DIRECTIVE:
Output, word for word, the span of lines that starts at the one containing "Identify the document" and ends at the last line of the records.

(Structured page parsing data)
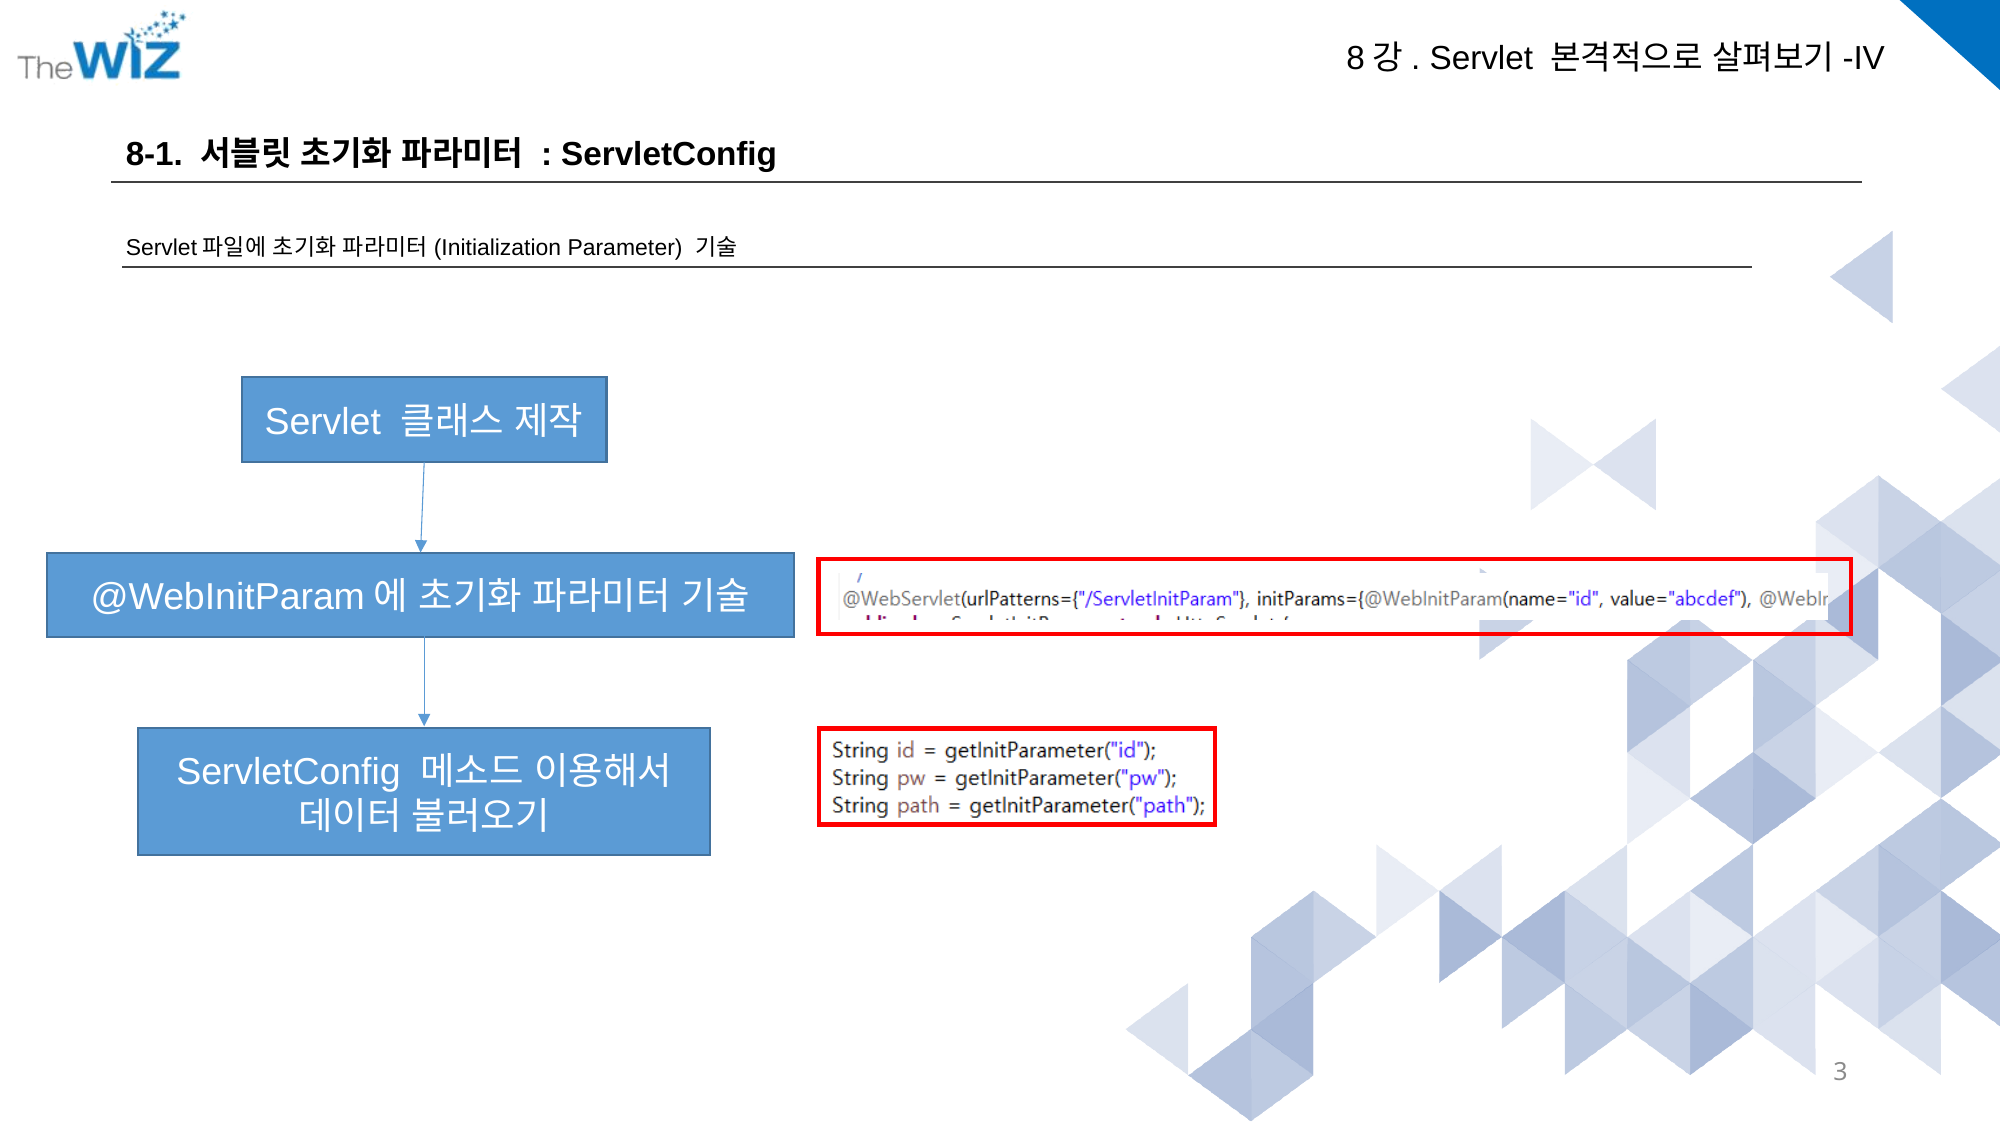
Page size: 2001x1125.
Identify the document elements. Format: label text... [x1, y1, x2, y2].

text_box ServletConfig 메소드 이용해서 데이터 불러오기 [137, 727, 711, 856]
picture [818, 730, 1227, 831]
text_box Servlet 클래스 제작 [241, 376, 608, 463]
text_box [818, 558, 1852, 635]
text_box 8-1. 서블릿 초기화 파라미터 : ServletConfig [111, 124, 1863, 180]
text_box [420, 461, 425, 553]
text_box @WebInitParam에 초기화 파라미터 기술 [46, 552, 795, 638]
picture [0, 0, 215, 90]
text_box Servlet파일에 초기화 파라미터(Initialization Parameter) 기술 [111, 225, 1863, 268]
slide_number 3 [1412, 1042, 1863, 1103]
picture [828, 573, 1828, 620]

EXERCISE RESPONSE:
Identify the document elements. Format: label text... [x1, y1, x2, y2].

text_box ServletConfig 메소드 이용해서 데이터 불러오기 [137, 727, 711, 856]
picture [818, 730, 1227, 831]
text_box Servlet 클래스 제작 [241, 376, 608, 463]
text_box [818, 558, 1852, 635]
text_box 8-1. 서블릿 초기화 파라미터 : ServletConfig [111, 124, 1863, 180]
text_box [420, 461, 425, 553]
text_box @WebInitParam에 초기화 파라미터 기술 [46, 552, 795, 638]
picture [0, 0, 215, 90]
text_box Servlet파일에 초기화 파라미터(Initialization Parameter) 기술 [111, 225, 1863, 268]
slide_number 3 [1412, 1042, 1863, 1103]
picture [828, 573, 1828, 620]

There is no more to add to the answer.